Bioequivalence convenience analysis: paired 2x2 TOST, GMR + 90% CI, intra-subject CV. For formal ANOVA-based BE, NTI, ABEL/RSABE, replicate designs, and validation fixtures, export to BioEqPy.

Public API

Symbol Type Description
BEStudy class Entry point: __init__(df, parameter, ...), .analyze() -> BEResult, .from_nca_results()
BEResult dataclass Analysis result: gmr, gmr_lower_90ci, gmr_upper_90ci, bioequivalent, cv_intra_pct, subjects_df, .summary(), .report()
BETOSTResult dataclass Low-level TOST output from be_tost()
be_tost(reference, test, ...) function Core TOST computation
BEStudy.to_bioeqpy_dataframe() method Export BioEqPy-ready long-format BE input
BEStudy.to_bioeqpy_csv(path) method Write BioEqPy-ready CSV input

BEStudy

BEStudy(
    df,                      # wide-format DataFrame
    parameter="AUCinf",      # label for output
    *,
    reference_col="reference",
    test_col="test",
    subject_col="subject",
    sequence_col="sequence", # or None; silently dropped if default name absent
)

Required DataFrame columns: subject_col, reference_col, test_col.

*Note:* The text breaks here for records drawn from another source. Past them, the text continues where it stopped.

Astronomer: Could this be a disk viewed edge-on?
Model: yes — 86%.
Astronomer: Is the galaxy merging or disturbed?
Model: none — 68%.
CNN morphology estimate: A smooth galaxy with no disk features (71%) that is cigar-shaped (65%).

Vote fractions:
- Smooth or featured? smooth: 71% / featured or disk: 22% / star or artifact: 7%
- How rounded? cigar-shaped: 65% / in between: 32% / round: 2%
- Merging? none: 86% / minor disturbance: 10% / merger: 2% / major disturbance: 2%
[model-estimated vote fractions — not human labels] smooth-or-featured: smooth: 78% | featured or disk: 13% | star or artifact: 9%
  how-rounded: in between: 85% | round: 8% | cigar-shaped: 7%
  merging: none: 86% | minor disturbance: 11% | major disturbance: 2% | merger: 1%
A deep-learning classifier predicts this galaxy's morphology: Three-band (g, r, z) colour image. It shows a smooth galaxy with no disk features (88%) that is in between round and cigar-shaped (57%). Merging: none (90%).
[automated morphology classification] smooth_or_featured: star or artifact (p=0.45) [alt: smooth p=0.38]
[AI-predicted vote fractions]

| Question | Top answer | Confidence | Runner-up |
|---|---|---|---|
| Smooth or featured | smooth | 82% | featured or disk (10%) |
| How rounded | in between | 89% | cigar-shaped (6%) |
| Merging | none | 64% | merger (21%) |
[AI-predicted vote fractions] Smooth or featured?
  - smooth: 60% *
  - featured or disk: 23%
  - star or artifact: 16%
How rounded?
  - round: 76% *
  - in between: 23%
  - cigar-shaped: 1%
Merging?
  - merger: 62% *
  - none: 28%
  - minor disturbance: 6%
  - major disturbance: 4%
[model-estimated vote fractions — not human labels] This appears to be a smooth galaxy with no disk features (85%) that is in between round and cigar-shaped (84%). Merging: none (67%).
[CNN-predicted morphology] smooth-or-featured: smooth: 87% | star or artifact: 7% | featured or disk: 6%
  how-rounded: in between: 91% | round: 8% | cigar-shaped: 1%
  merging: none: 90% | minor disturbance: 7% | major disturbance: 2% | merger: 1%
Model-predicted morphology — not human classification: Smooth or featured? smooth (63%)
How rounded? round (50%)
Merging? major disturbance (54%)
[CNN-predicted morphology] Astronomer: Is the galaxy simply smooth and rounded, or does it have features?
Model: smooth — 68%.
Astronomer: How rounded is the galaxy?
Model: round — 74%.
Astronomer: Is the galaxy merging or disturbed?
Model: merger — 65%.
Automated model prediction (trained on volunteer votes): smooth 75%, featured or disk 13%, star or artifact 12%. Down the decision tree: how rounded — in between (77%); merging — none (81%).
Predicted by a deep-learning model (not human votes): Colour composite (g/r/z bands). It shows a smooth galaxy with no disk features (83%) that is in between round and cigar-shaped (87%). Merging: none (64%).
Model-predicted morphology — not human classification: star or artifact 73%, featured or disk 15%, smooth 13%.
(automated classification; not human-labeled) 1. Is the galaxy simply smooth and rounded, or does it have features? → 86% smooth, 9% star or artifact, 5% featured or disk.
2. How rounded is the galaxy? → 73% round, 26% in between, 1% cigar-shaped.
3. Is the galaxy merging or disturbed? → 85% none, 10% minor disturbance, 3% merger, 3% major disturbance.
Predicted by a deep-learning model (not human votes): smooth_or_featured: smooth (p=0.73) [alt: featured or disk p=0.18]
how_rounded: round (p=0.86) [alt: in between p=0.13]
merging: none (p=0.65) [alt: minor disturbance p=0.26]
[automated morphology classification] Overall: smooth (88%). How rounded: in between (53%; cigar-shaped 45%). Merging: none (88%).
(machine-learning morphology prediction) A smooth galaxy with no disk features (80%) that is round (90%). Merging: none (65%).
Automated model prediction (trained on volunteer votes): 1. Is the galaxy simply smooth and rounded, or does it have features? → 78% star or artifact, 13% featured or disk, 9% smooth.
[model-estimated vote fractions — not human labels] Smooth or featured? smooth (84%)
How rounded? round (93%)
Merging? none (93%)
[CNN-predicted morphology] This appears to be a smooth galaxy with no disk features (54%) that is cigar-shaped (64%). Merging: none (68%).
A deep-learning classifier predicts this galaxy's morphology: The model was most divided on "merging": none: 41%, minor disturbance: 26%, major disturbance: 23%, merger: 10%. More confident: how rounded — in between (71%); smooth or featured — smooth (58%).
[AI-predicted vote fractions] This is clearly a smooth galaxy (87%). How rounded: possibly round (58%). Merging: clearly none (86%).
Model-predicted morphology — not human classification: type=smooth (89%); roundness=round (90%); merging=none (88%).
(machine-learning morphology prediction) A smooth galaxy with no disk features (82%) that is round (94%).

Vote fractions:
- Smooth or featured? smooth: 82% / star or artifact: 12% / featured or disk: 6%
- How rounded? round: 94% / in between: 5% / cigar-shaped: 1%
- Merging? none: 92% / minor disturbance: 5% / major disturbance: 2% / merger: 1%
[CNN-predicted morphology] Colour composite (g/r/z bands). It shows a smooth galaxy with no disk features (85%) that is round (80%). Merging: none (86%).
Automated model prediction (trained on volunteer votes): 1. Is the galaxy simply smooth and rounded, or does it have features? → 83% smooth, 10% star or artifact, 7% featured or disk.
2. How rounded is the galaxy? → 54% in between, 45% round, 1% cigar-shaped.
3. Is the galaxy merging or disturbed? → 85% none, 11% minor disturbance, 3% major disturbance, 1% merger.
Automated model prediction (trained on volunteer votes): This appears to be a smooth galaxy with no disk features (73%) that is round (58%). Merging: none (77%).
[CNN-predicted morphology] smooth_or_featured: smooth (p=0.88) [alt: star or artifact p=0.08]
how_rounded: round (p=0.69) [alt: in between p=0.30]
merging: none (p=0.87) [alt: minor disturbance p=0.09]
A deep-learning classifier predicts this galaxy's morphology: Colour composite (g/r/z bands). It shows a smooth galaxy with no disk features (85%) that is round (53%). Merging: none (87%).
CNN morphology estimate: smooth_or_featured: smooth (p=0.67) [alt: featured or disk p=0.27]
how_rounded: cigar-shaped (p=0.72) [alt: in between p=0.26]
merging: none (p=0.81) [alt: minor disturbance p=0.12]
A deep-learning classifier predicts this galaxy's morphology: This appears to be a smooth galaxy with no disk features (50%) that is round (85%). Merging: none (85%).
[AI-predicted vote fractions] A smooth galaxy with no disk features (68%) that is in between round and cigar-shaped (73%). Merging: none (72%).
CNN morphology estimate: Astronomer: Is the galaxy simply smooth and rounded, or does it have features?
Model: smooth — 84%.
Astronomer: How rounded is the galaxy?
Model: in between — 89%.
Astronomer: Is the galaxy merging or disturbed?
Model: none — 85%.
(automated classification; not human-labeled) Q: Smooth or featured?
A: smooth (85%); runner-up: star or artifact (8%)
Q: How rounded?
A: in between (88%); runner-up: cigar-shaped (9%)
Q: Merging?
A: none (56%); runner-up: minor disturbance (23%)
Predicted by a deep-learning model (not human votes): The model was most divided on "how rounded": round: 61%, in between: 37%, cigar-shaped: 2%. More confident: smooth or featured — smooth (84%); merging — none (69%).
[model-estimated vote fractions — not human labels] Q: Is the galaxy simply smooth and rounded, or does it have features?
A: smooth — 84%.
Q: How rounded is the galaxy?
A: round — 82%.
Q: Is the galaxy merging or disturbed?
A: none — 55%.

sequence_col: - Default "sequence" — silently dropped if absent from the DataFrame. - Any other name — raises ValueError if absent. - Pass None explicitly to indicate no sequence column.

.analyze()

result = study.analyze(
    be_lower=0.80,   # FDA/EMA standard lower limit
    be_upper=1.25,   # FDA/EMA standard upper limit
    alpha=0.05,      # one-sided significance level (90% CI)
)

Returns a BEResult.

.from_nca_results()

BEStudy.from_nca_results(
    reference_results,   # NCASummaryResults
    test_results,        # NCASummaryResults
    parameter="AUCinf",  # "AUCinf", "AUClast", or "Cmax"
)

Matches subjects by ID. Raises ValueError if no common subjects are found.

.to_bioeqpy_dataframe()

from bioeqpy import analyze

table = study.to_bioeqpy_dataframe()
results = analyze(table, parameters=["AUCinf"])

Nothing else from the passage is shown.